When we are commanded to be “wise as serpents and gentle as doves,” the order of grace and truth (as found in John 1:17) is reversed. That said, if the two are truly in a state of balance, their order is less important. In fact, Psalm 85:10 reverses the order of these two concepts through the use of Hebraic parallelism:
“Mercy and truth”
“Righteousness and peace”
But when Jesus sent out His disciples, He placed wisdom prior to gentleness. Not only that, but Jesus used as His example the animal through which the person of Satan was originally revealed—Satan being “that serpent of old” (Rev 20:2). That was quite something for the Person who earlier was tempted by Satan, and later would finish His earthly ministry on a cross crushing Satan’s head.

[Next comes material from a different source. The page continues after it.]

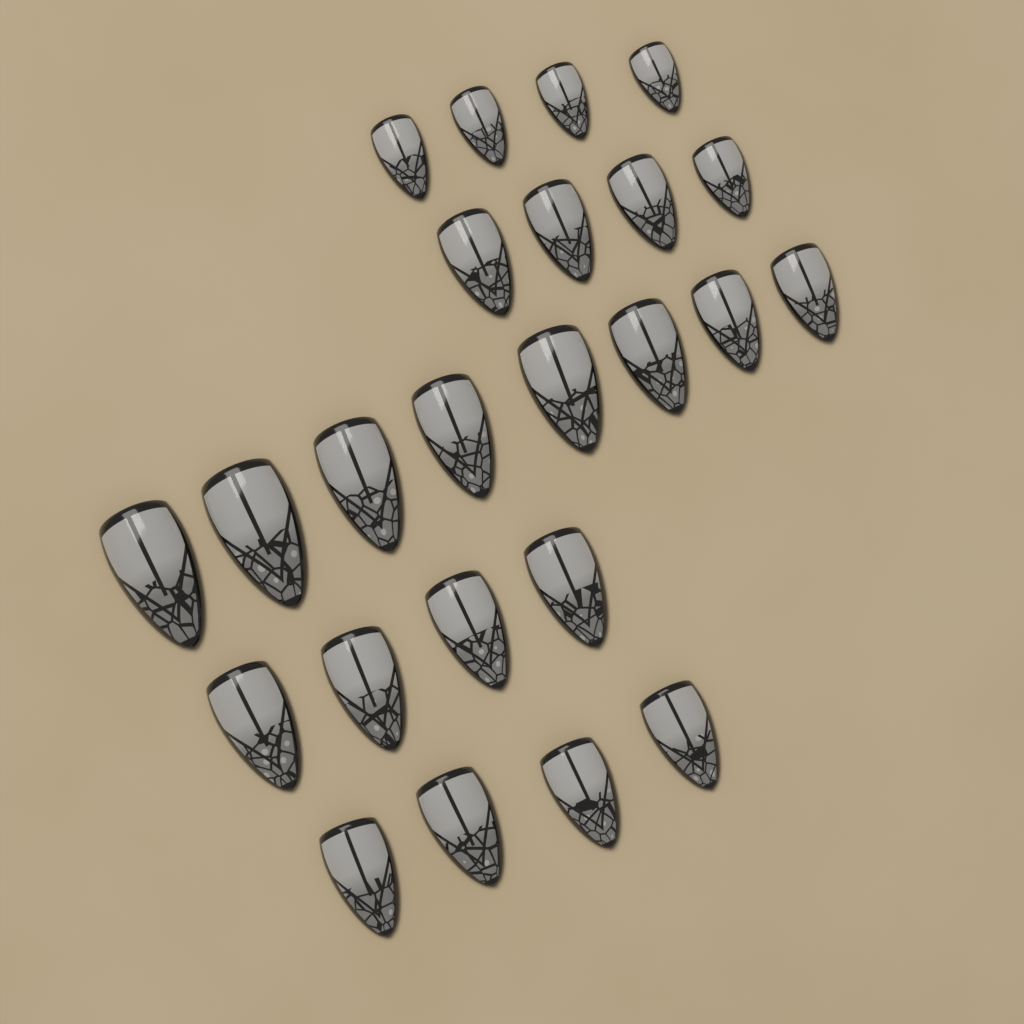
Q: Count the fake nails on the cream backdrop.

The level of wisdom we need in evangelistic ministry is unparalleled. In reality it is an unattainable level of wisdom: equal to the cunning insight of the Serpent, yet without his sin, deception, error, or uncleanness (1 Thess 2:3).
Truly, as we are engaged in initiative evangelism we encounter a wide variety of people from all shades and stripes of belief systems and worldviews. Some seek to entice us to their point of view. Some even seek to lead us into sin. In the arena of evangelism we need unusual wisdom.
Proverbs 25:26 reads:
“Like a trampled spring and a polluted well
Is a righteous man who gives way before the wicked.”
We need to remain gentle, while simultaneously holding our biblical ground. For Jesus also said, “Be harmless [or gentle] as a dove.”
As we wield the “Sword of the Spirit,” we must do so with both gentleness and wisdom. While using that sword, we ought not hack down what should not be cut down. Nor should we avoid issues that must be addressed. This dual command is indeed a great challenge!
“Therefore be wise as serpents and harmless as doves”!